Within a year they had two demonstration projects that got a lot of media attention. The first was an autonomous humanoid robot that, given an apartment number, could walk through a city, find the building, ride the elevator or walk up the steps and knock on that apartment door. The second was a car that could drive itself door-to-door in rush hour traffic without any human intervention. By combining the walking robot and the self-driving car, the researchers demonstrated a completely robotic delivery system for a pizza restaurant. In a widely reported publicity stunt, the research team ordered a pizza and had it delivered by robot to their lab 25 minutes later.
A choice of two distopian futures
https://marshallbrain.com/manna1 [marshallbrain.com]
(Score: 0) by Anonymous Coward on Wednesday June 23 2021, @10:07AM
And then...? After grabbing the headlines, they cashed in and took up golf / motivational speaking.
(Score: 2) by DannyB on Wednesday June 23 2021, @04:26PM
Manna may be soon.
But pizza will probably be ordered more frequently because it has more choices of toppings than manna. [wikipedia.org]
Manna did not need to be ordered. It was delivered nightly*.
*except Friday night. On Thursday nights a double portion was delivered.
While Republicans can get over Trump's sexual assaults, affairs, and vulgarity; they cannot get over Obama being black.
(Score: 2) by dwilson on Wednesday June 23 2021, @08:21PM
Manna won't be, ever.
It was an eerily scary read, to start out with. By the end, it was a joke. It was a free short story, and I still paid too much.
What I mean by that is, new technology for AI-vision, related advances in AI, and evil corporate overlords pulling it all together and using it to replace minimum-wage workers, or over-manage a fast-food restaurant, are entirely plausible outcomes. It's believable. You read that, you look at the current state of computer technology, you remember human beings are human beings, and you think, sure, this could potentially happen.
Then it shifts to robot-patrolled "concentration-camp hotel-jails" for societies out-of-work underclasses, and that was a hard swerve off the road-of-the-possible and in to la-la land.
And then, some sort of post-scarcity bullshit in Australia, where women and riches flow like water and life is just hunky-dory and you don't even have to exercise to keep in shape because the computer-in-your-head will do it for you? While the rest of the world that hasn't gone that perfect-society route somehow ignores it and lets it thrive without moving in to pillage it? Please.

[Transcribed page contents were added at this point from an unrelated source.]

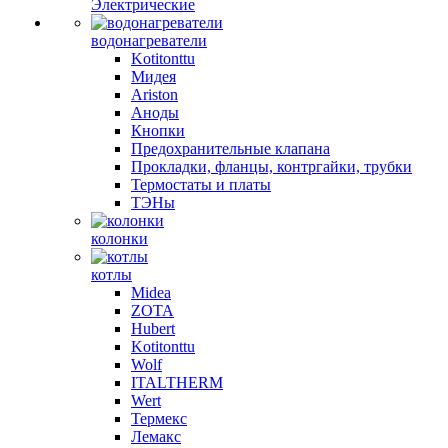
Электрические
водонагреватели
Kotitonttu
Мидея
Ariston
Аноды
Кнопки
Предохранительные клапана
Прокладки, фланцы, контргайки, трубки
Термостаты и платы
ТЭНы
колонки
котлы
Midea
ZOTA
Hubert
Kotitonttu
Wolf
ITALTHERM
Wert
Термекс
Лемакс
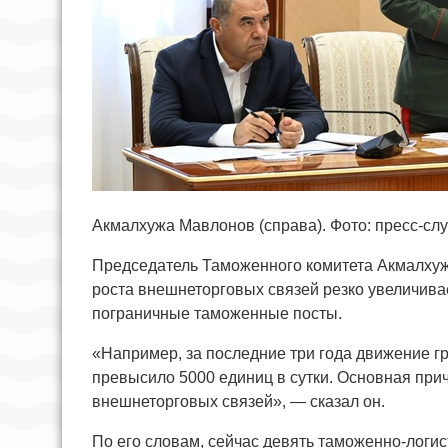
Акмалхужа Мавлонов (справа). Фото: пресс-сл
Председатель Таможенного комитета Акмалхуж
роста внешнеторговых связей резко увеличива
пограничные таможенные посты.
«Например, за последние три года движение г
превысило 5000 единиц в сутки. Основная прич
внешнеторговых связей», — сказал он.
По его словам, сейчас девять таможенно-логист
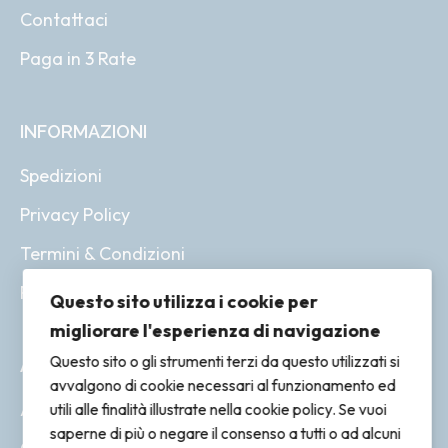
Contattaci
Paga in 3 Rate
INFORMAZIONI
Spedizioni
Privacy Policy
Termini & Condizioni
Resi & Rimborsi
Questo sito utilizza i cookie per
migliorare l'esperienza di navigazione
Questo sito o gli strumenti terzi da questo utilizzati si
ACCOUNT
avvalgono di cookie necessari al funzionamento ed
Account
utili alle finalità illustrate nella cookie policy. Se vuoi
saperne di più o negare il consenso a tutti o ad alcuni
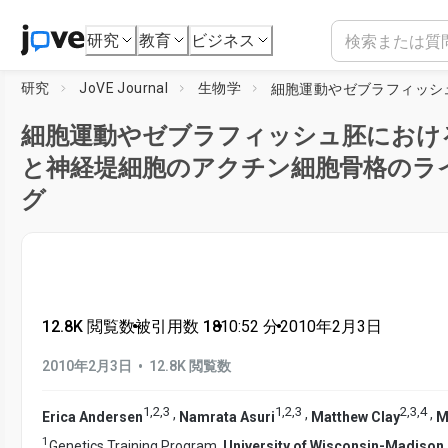
研究
教育
ビジネス
研究
JoVE Journal
生物学
細胞運動やゼブラフィッシュ胚におけ
と神経堤細胞のアクチン細胞骨格のラ
グ
12.8K 閲覧数
•
被引用数 18
•
10:52
分
•
2010年2月3日
•
2010年2月3日
12.8K 閲覧数
1
,
2
,
3
1
,
2
,
3
2
,
3
,
4
,
,
,
Erica Andersen
Namrata Asuri
Matthew Clay
M
1
Genetics Training Program,
University of Wisconsin-Madison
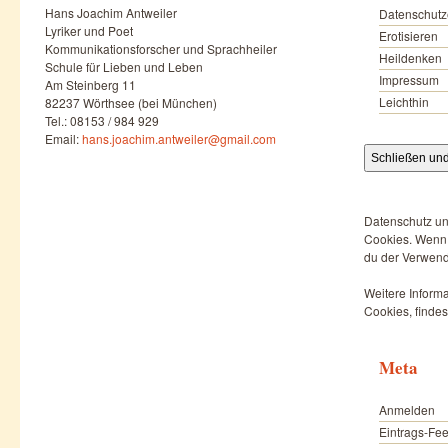
Hans Joachim Antweiler
Datenschutz
Lyriker und Poet
Erotisieren
Kommunikationsforscher und Sprachheiler
Heildenken
Schule für Lieben und Leben
Impressum
Am Steinberg 11
Leichthin
82237 Wörthsee (bei München)
Tel.: 08153 / 984 929
Email:
hans.joachim.antweiler@gmail.com
Datenschutz un
Cookies. Wenn d
du der Verwend
Weitere Informa
Cookies, findes
Meta
Anmelden
Eintrags-Fe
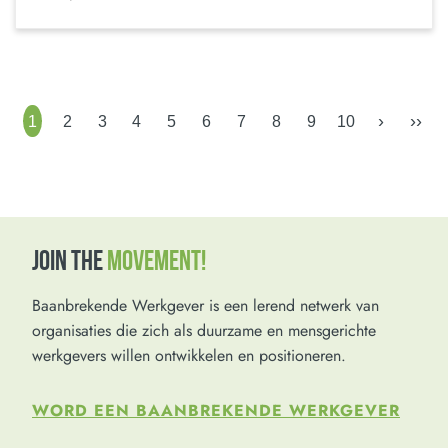
›
››
1
2
3
4
5
6
7
8
9
10
JOIN THE
MOVEMENT!
Baanbrekende Werkgever is een lerend netwerk van
organisaties die zich als duurzame en mensgerichte
werkgevers willen ontwikkelen en positioneren.
WORD EEN BAANBREKENDE WERKGEVER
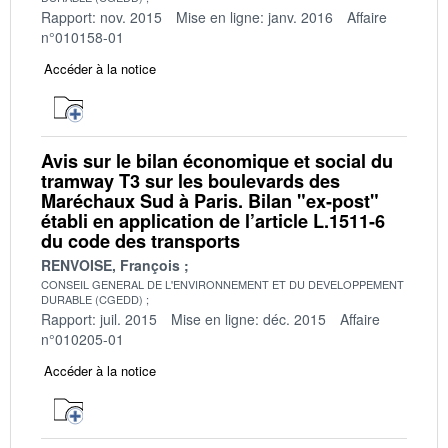
Rapport: nov. 2015
Mise en ligne: janv. 2016
Affaire
n°010158-01
Accéder à la notice
Avis sur le bilan économique et social du
tramway T3 sur les boulevards des
Maréchaux Sud à Paris. Bilan "ex-post"
établi en application de l’article L.1511-6
du code des transports
RENVOISE, François
CONSEIL GENERAL DE L'ENVIRONNEMENT ET DU DEVELOPPEMENT
DURABLE (CGEDD)
Rapport: juil. 2015
Mise en ligne: déc. 2015
Affaire
n°010205-01
Accéder à la notice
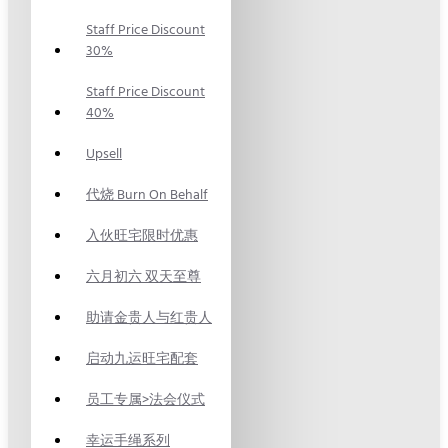
Staff Price Discount
30%
Staff Price Discount
40%
Upsell
代烧 Burn On Behalf
入伙旺宅限时优惠
六月初六 双天至尊
助请金贵人与红贵人
启动九运旺宅配套
员工专属>法会仪式
幸运手绳系列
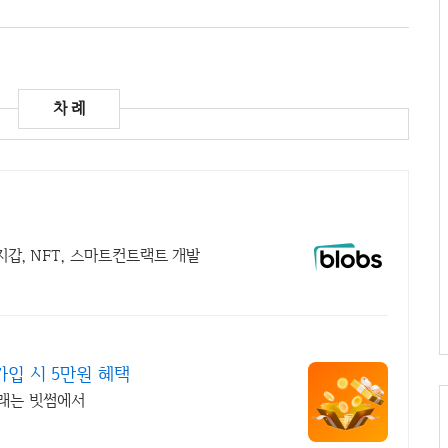
지갑, NFT, 스마트컨트랙트 개발
입 시 5만원 혜택
거래는 빗썸에서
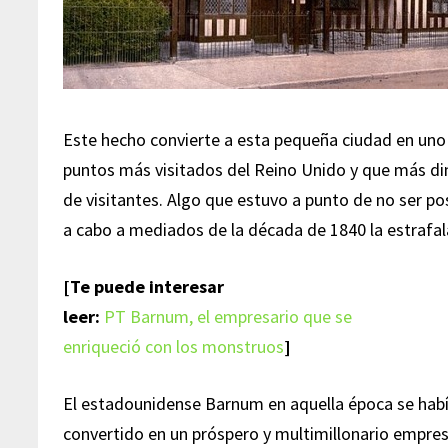
Este hecho convierte a esta pequeña ciudad en uno
puntos más visitados del Reino Unido y que más din
de visitantes. Algo que estuvo a punto de no ser pos
a cabo a mediados de la década de 1840 la estrafa
[Te puede interesar
leer:
PT Barnum, el empresario que se
enriqueció con los monstruos
]
El estadounidense Barnum en aquella época se hab
convertido en un próspero y multimillonario empresa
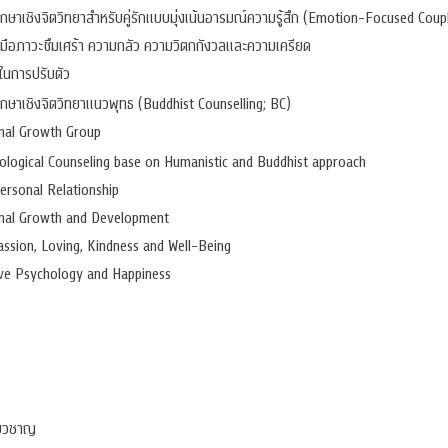
กษาเชิงจิตวิทยาสำหรับคู่รักแบบมุ่งเน้นอารมณ์ความรู้สึก (Emotion-Focused Cou
บมือภาวะซึมเศร้า ความกลัว ความวิตกกังวลและความเครียด
ในการปรับตัว
กษาเชิงจิตวิทยาแนวพุทธ (Buddhist Counselling; BC)
nal Growth Group
ological Counseling base on Humanistic and Buddhist approach
ersonal Relationship
nal Growth and Development
ssion, Loving, Kindness and Well-Being
ive Psychology and Happiness
่ยวชาญ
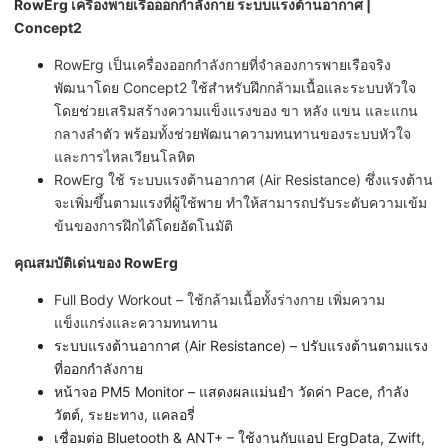
RowErg เครื่องพายเรือออกกำลังกาย ระบบแรงต้านอากาศ |
Concept2
RowErg เป็นเครื่องออกกำลังกายที่จำลองการพายเรือจริง
พัฒนาโดย Concept2 ใช้สำหรับฝึกกล้ามเนื้อและระบบหัวใจ
โดยช่วยเสริมสร้างความแข็งแรงของ ขา หลัง แขน และแกน
กลางลำตัว พร้อมทั้งช่วยพัฒนาความทนทานของระบบหัวใจ
และการไหลเวียนโลหิต
RowErg ใช้ ระบบแรงต้านอากาศ (Air Resistance) ซึ่งแรงต้าน
จะเพิ่มขึ้นตามแรงที่ผู้ใช้พาย ทำให้สามารถปรับระดับความเข้ม
ข้นของการฝึกได้โดยอัตโนมัติ
คุณสมบัติเด่นของ RowErg
Full Body Workout – ใช้กล้ามเนื้อทั้งร่างกาย เพิ่มความ
แข็งแกร่งและความทนทาน
ระบบแรงต้านอากาศ (Air Resistance) – ปรับแรงต้านตามแรง
ที่ออกกำลังกาย
หน้าจอ PM5 Monitor – แสดงผลแม่นยำ วัดค่า Pace, กำลัง
วัตต์, ระยะทาง, แคลอรี่
เชื่อมต่อ Bluetooth & ANT+ – ใช้งานกับแอป ErgData, Zwift,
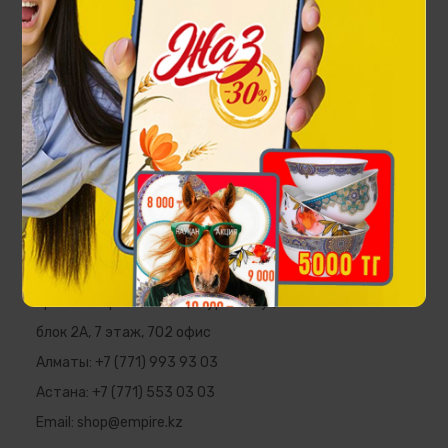
Чайный сервиз Астана на 6 персон
179 900 ₸
EMPIRE
Республика Казахстан, г. Алматы,
пр. Аль-Фараби, 5 ПФЦ "Нурлы Тау",
блок 2А, 7 этаж, 702 офис
Алматы:
+7 (771) 993 93 03
Астана:
+7 (771) 553 03 03
Email:
shop@empire.kz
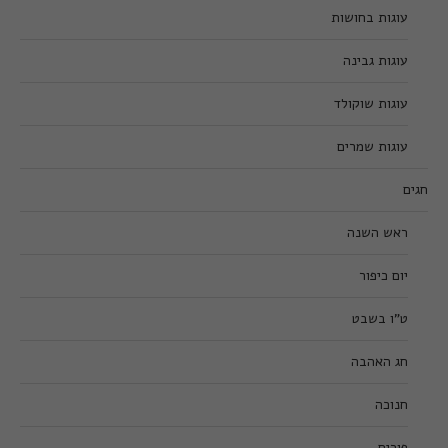
עוגות בחושות
עוגות גבינה
עוגות שוקולד
עוגות שמרים
חגים
ראש השנה
יום כיפור
ט”ו בשבט
חג האהבה
חנוכה
פורים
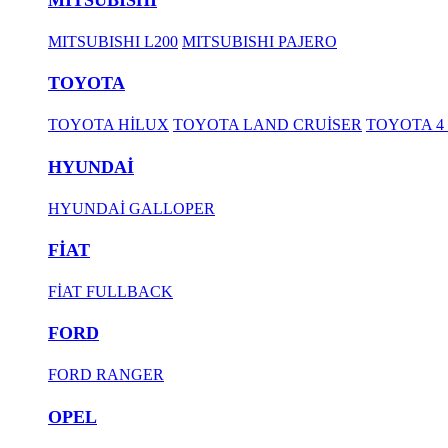
MITSUBISHI L200
MITSUBISHI PAJERO
TOYOTA
TOYOTA HİLUX
TOYOTA LAND CRUİSER
TOYOTA 4
HYUNDAİ
HYUNDAİ GALLOPER
FİAT
FİAT FULLBACK
FORD
FORD RANGER
OPEL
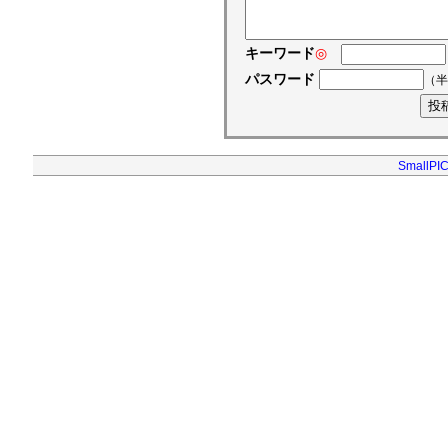
キーワード
◎
パスワード
（半
SmallPIC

The entire premise for the ending was so far off the deep-end past la-la land that I can't even coherently describe how absurd it was.
- D
(Score: 0) by Anonymous Coward on Wednesday June 23 2021, @10:14AM (1 child)
Then he'll use the infinite riches that generates to buy an even better computer for watching porn.
(Score: 2) by DannyB on Wednesday June 23 2021, @04:29PM
You'reYour doing it wrong. With that much money wouldn't he simply hire workers that make house calls to perform services? Or buy mail order brides, who are always immigrants, as some presidents have been known to do?While Republicans can get over Trump's sexual assaults, affairs, and vulgarity; they cannot get over Obama being black.